Komunikasi itu bertujuan untuk membangun kesepahaman kebangsaan tentang pentingnya memiliki PPHN bagi Indonesia sebagai bintang penunjuk arah pembangunan bangsa dalam jangka panjang.

Dia mengatakan apabila semua pimpinan partai politik telah sepakat dan menugaskan anggotanya untuk mengajukan dukungan tanda tangan sekurang-kurangnya sepertiga dari jumlah anggota MPR yang terdiri atas DPR dan DPD, barulah pimpinan MPR RI akan mengurus teknis administrasi pengajuan usul amendemen UUD 1945 sesuai Pasal 37 UUD 1945 yang hanya fokus pada penambahan dua pasal.

"Dengan demikian, amendemen terbatas tidak akan mengarah kepada hal lain di luar PPHN," jelas Bamsoet.

Baca juga: Ketua MPR RI: Amendemen UUD 1945 tidak akan menjadi 'bola liar'

Selain itu, Bamsoet mengatakan kebutuhan akan PPHN telah mendapat dukungan dari Forum Rektor Indonesia, Lembaga Ilmu Pengetahuan Indonesia (LIPI), Pengurus Besar Nahdlatul Ulama (PBNU), Pengurus Pusat Muhammadiyah, Majelis Tinggi Agama Konghucu (MATAKIN), serta sejumlah kampus di Indonesia.

Mantan Ketua DPR RI itu juga menyatakan bahwa bentuk hukum ideal bagi PPHN adalah melalui Ketetapan MPR, bukan melalui undang-undang yang masih dapat diajukan judicial review melalui Mahkamah Konstitusi (MK) maupun bukan diatur langsung dalam konstitusi.

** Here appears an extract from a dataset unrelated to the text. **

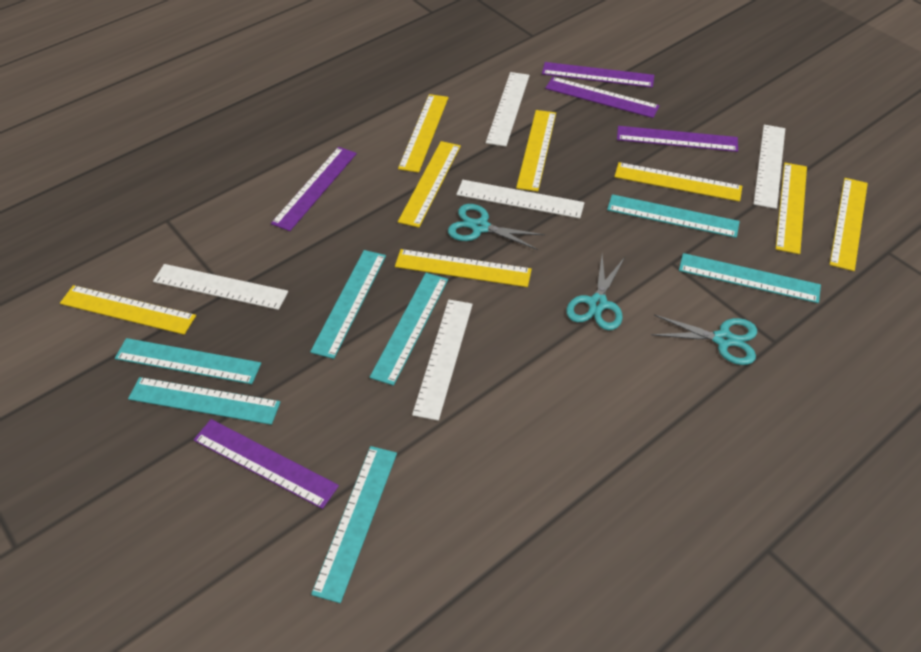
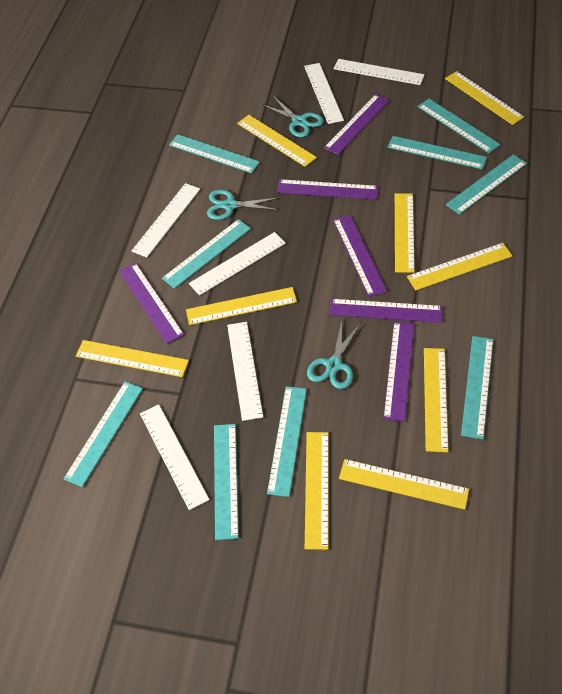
purple ruler: [193,419,339,509] [271,147,357,231] [542,62,654,88] [545,77,660,118] [617,126,738,152] = 5 -> [119,263,184,344] [277,179,378,200] [324,94,390,155] [329,299,442,323] [333,215,387,297] [383,321,414,422] = 6
turquoise ruler: [115,338,261,384] [128,377,281,425] [310,250,386,359] [311,446,397,603] [370,273,448,386] [607,194,740,238] [679,253,821,303] = 7 -> [63,382,143,487] [162,219,251,289] [169,134,260,173] [214,424,239,540] [267,386,307,497] [388,136,487,169] [418,99,500,153] [446,154,527,214] [461,336,493,439] = 9
white ruler: [153,264,288,310] [412,300,473,421] [456,180,585,219] [486,72,530,147] [754,125,785,209] = 5 -> [132,183,200,257] [140,404,210,510] [189,232,286,296] [227,322,263,421] [304,63,344,124] [334,59,425,85] = 6
yellow ruler: [60,285,196,335] [395,249,532,287] [398,94,448,173] [398,141,461,228] [516,110,556,192] [614,162,742,202] [775,163,807,254] [829,178,868,271] = 8 -> [76,340,189,377] [186,287,297,325] [237,115,317,167] [305,432,329,550] [339,459,469,510] [395,193,415,273] [407,243,513,291] [424,348,448,452] [445,71,524,125] = 9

Karena PPHN adalah produk kebijakan yang berlaku periodik, disusun berdasarkan dinamika kehidupan masyarakat, dan bersifat direktif maka materi PPHN tidak mungkin dirumuskan dalam satu pasal atau satu ayat saja dalam konstitusi, papar Bamsoet.

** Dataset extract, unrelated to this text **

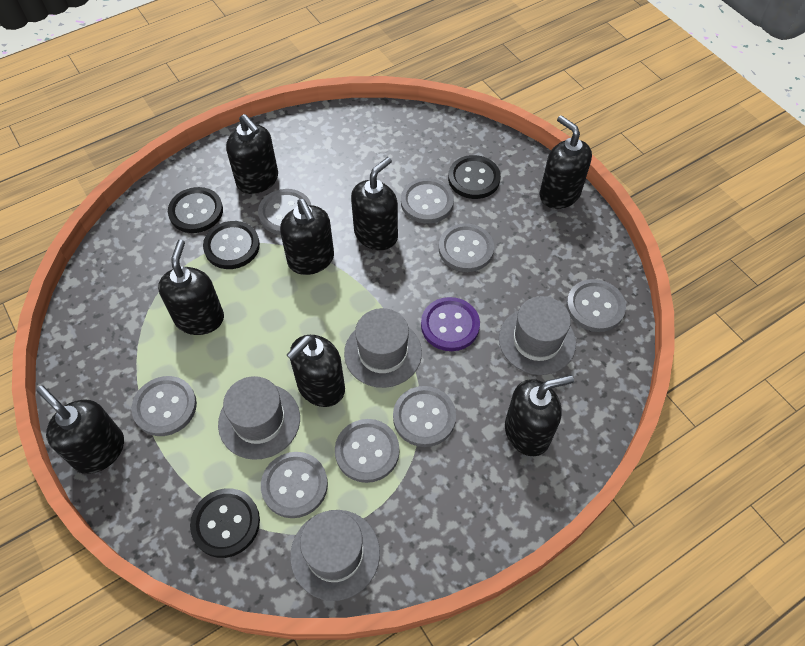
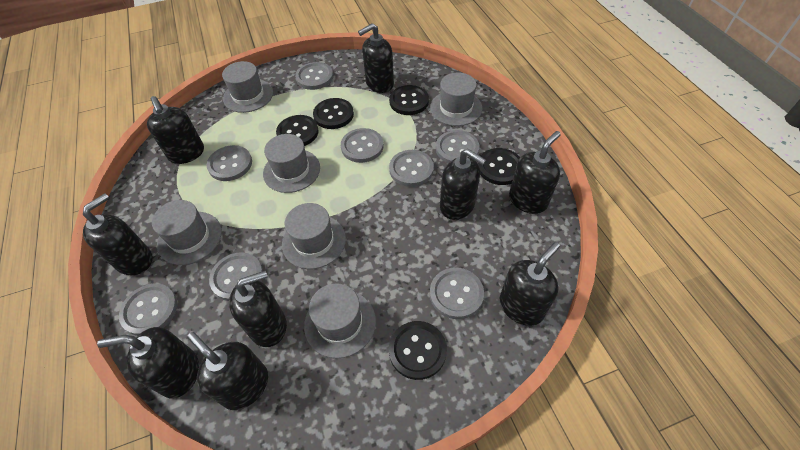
black button: [168,187,223,233] [190,488,260,558] [203,221,260,269] [448,155,501,199] = 4 -> [276,115,318,146] [313,98,354,129] [389,85,429,115] [389,321,447,380] [478,148,520,185] = 5
black soap dispenser: [36,386,124,474] [158,240,224,335] [226,114,278,194] [280,199,334,275] [287,335,345,407] [351,157,398,250] [505,375,574,456] [539,115,592,209] = 8 -> [83,193,153,275] [97,327,199,398] [147,96,204,164] [187,332,268,410] [229,270,287,347] [358,23,394,93] [440,149,486,220] [500,242,560,326] [509,131,561,214] = 9
grey hat: [218,376,300,460] [290,510,380,601] [344,308,422,388] [499,296,576,375] = 4 -> [152,200,222,265] [222,61,273,113] [263,134,320,193] [282,203,346,269] [304,283,376,358] [430,72,482,126] = 6
purple button: [421,297,480,351] = 1 -> none = 0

Baca juga: Ketua MPR tekankan pembangunan butuh haluan agar punya perspektif sama

Pemilihan Ketetapan MPR sebagai bentuk hukum ideal bagi PPHN mempunyai konsekuensi, yakni perlunya perubahan dalam konstitusi atau amendemen terbatas UUD 1945 yang sekurang-kurangnya berkaitan dengan dua pasal.

"Yakni, penambahan 1 ayat pada Pasal 3 yang memberi kewenangan kepada MPR untuk mengubah dan menetapkan PPHN serta penambahan ayat pada Pasal 23 yang mengatur kewenangan DPR untuk menolak RUU APBN yang diajukan oleh presiden apabila tidak sesuai dengan PPHN,” ujar Bamsoet.

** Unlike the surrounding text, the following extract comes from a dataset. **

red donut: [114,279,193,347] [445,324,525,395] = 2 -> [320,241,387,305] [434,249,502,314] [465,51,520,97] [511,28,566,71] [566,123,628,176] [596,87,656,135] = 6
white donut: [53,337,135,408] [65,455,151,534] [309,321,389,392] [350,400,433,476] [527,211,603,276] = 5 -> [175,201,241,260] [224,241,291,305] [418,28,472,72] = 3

Menurutnya, persetujuan amendemen terbatas UUD 1945 untuk menghadirkan PPHN sangat tergantung pada dinamika politik yang berkembang serta keputusan partai politik dan kelompok DPD.

Perjalanan masih panjang dan MPR saat ini hanya melaksanakan tugas konstitusional yang menjadi rekomendasi MPR periode sebelumnya, pungkas Bamsoet.